## ASSIGNMENT
The response should contain all of the records, copied exactly, and none of the images.

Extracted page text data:
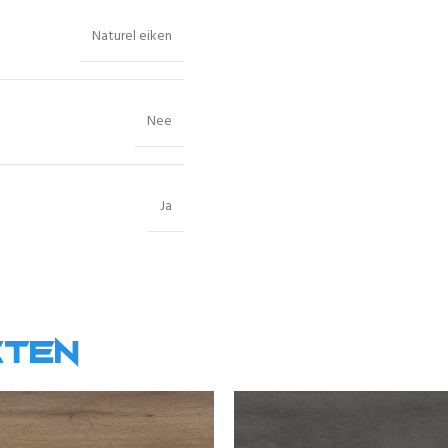
Naturel eiken
Nee
Ja
cten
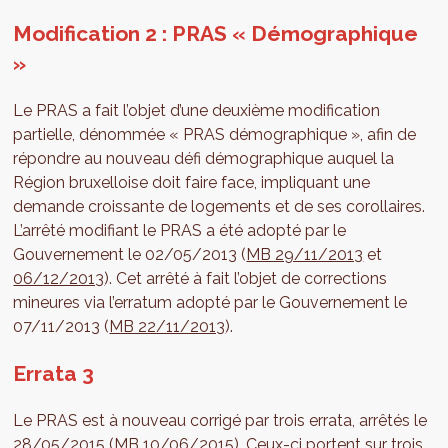
Modification 2 : PRAS « Démographique
»
Le PRAS a fait l’objet d’une deuxième modification
partielle, dénommée « PRAS démographique », afin de
répondre au nouveau défi démographique auquel la
Région bruxelloise doit faire face, impliquant une
demande croissante de logements et de ses corollaires.
L’arrêté modifiant le PRAS a été adopté par le
Gouvernement le 02/05/2013 (
MB 29/11/2013
et
06/12/2013
). Cet arrêté à fait l’objet de corrections
mineures via l’erratum adopté par le Gouvernement le
07/11/2013 (
MB 22/11/2013
).
Errata 3
Le PRAS est à nouveau corrigé par trois errata, arrêtés le
28/05/2015 (
MB 10/06/2015
). Ceux-ci portent sur trois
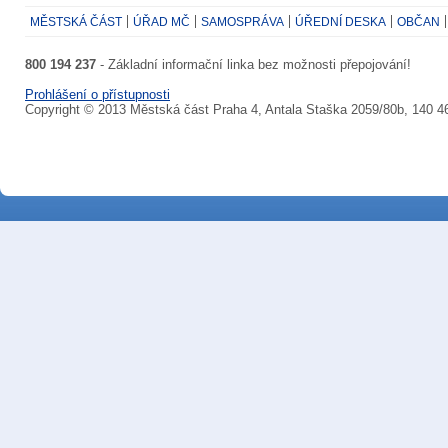
MĚSTSKÁ ČÁST
ÚŘAD MČ
SAMOSPRÁVA
ÚŘEDNÍ DESKA
OBČAN
800 194 237
- Základní informační linka bez možnosti přepojování!
Prohlášení o přístupnosti
Copyright © 2013 Městská část Praha 4, Antala Staška 2059/80b, 140 4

## SOLVED EXERCISE
Naturel eiken
Nee
Ja
cten
Modification 2 : PRAS « Démographique
»
Le PRAS a fait l’objet d’une deuxième modification
partielle, dénommée « PRAS démographique », afin de
répondre au nouveau défi démographique auquel la
Région bruxelloise doit faire face, impliquant une
demande croissante de logements et de ses corollaires.
L’arrêté modifiant le PRAS a été adopté par le
Gouvernement le 02/05/2013 (
MB 29/11/2013
et
06/12/2013
). Cet arrêté à fait l’objet de corrections
mineures via l’erratum adopté par le Gouvernement le
07/11/2013 (
MB 22/11/2013
).
Errata 3
Le PRAS est à nouveau corrigé par trois errata, arrêtés le
28/05/2015 (
MB 10/06/2015
). Ceux-ci portent sur trois
MĚSTSKÁ ČÁST
ÚŘAD MČ
SAMOSPRÁVA
ÚŘEDNÍ DESKA
OBČAN
800 194 237
- Základní informační linka bez možnosti přepojování!
Prohlášení o přístupnosti
Copyright © 2013 Městská část Praha 4, Antala Staška 2059/80b, 140 4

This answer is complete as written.